Assalamu'alaikum
tgk
Saya ingin bertanya :
1. Apa hukum menulis cerita novel,cerpen,puisi dan karangan-karangan yang lainnya. Dimana cerita-ceita tersebut kebanyakan fiksi ( hal yang tidak nyata ).
2. Apakah menulis cerita demikian termasuk pembohongan dan berdosa ?
3. Jika kita menulis cerita fiksi tersebut untuk dapat diambil pelajaran dalam kehidupan. Apa hukumnya ?
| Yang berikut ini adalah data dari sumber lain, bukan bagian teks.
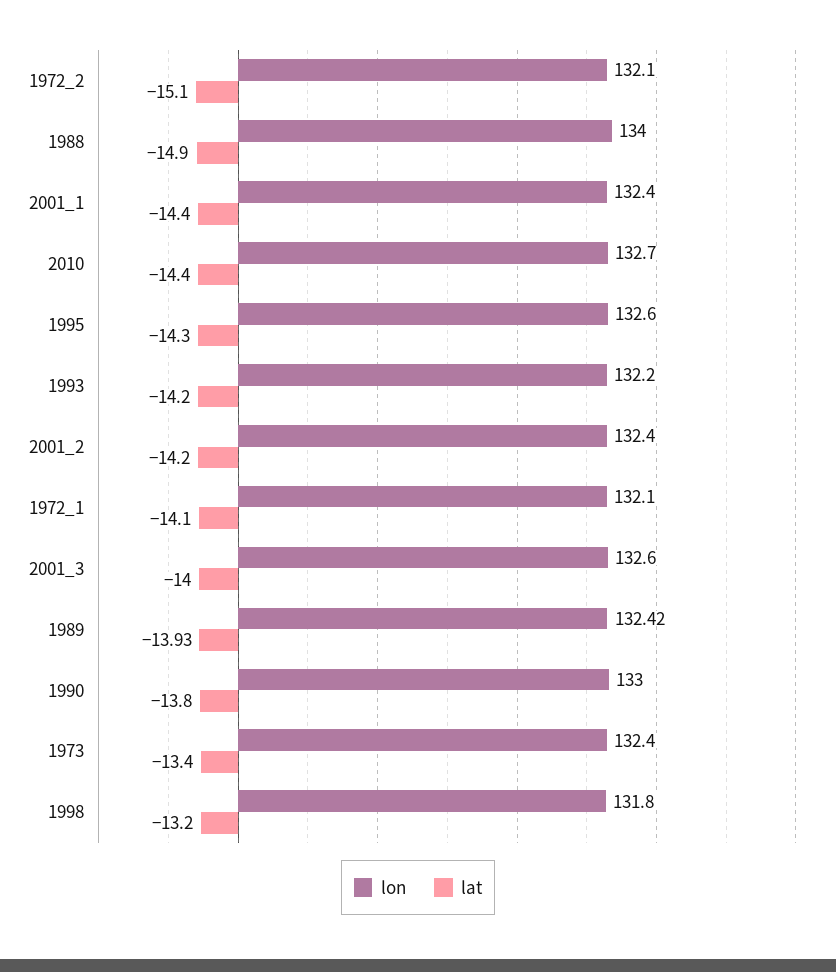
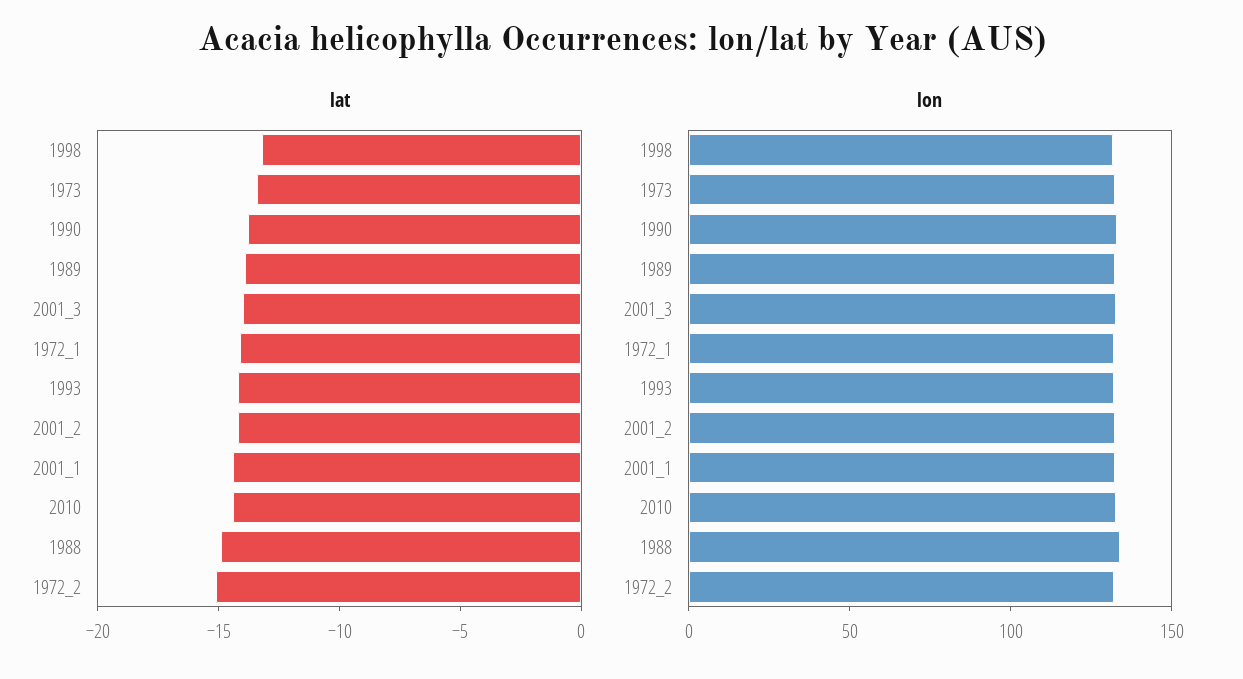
lon, 1995: 132.6 -> none
lat, 1995: -14.3 -> none

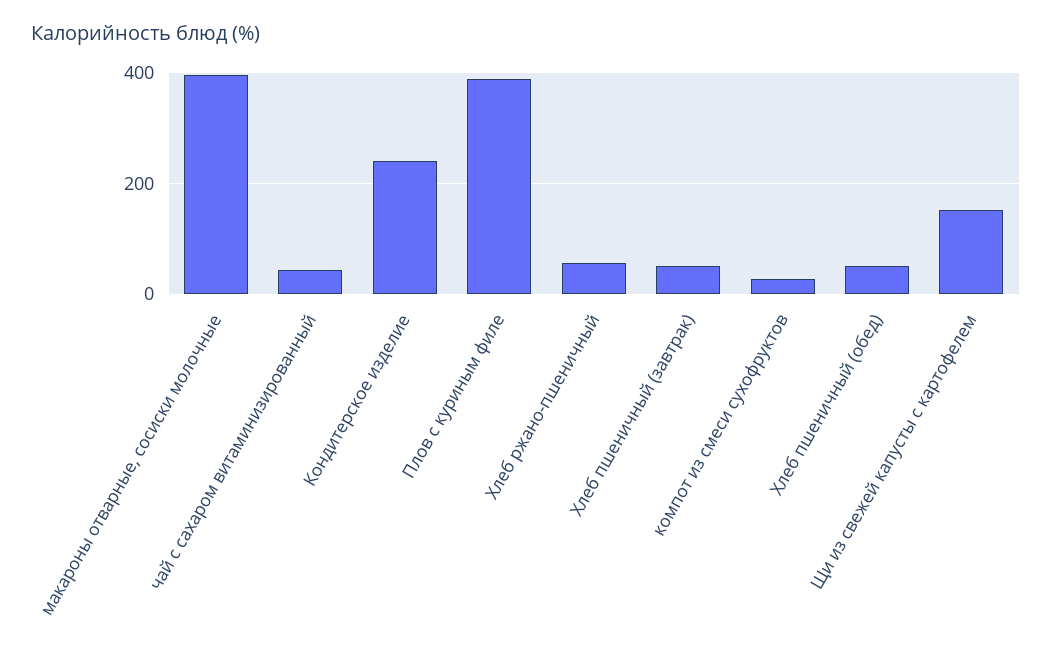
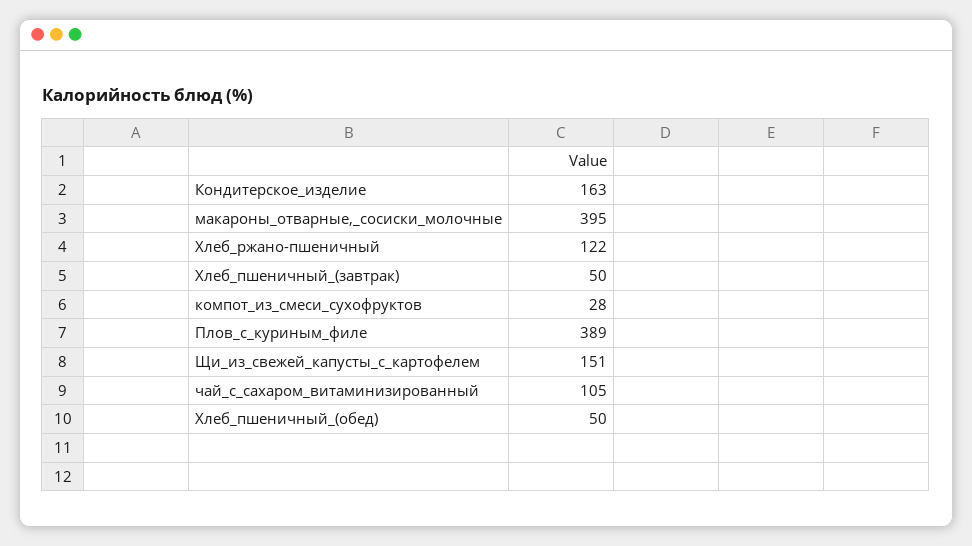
чай с сахаром витаминизированный: 40 -> 105
Кондитерское изделие: 240 -> 163
Хлеб ржано-пшеничный: 60 -> 122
4. Apa hukum menulis buku tentang humor anak muda sekarang ?
terimong geunaseh
Saya ingin bertanya :
1. Apa hukum menulis cerita novel,cerpen,puisi dan karangan-karangan yang lainnya. Dimana cerita-ceita tersebut kebanyakan fiksi ( hal yang tidak nyata ).
2. Apakah menulis cerita demikian termasuk pembohongan dan berdosa ?
3. Jika kita menulis cerita fiksi tersebut untuk dapat diambil pelajaran dalam kehidupan. Apa hukumnya ?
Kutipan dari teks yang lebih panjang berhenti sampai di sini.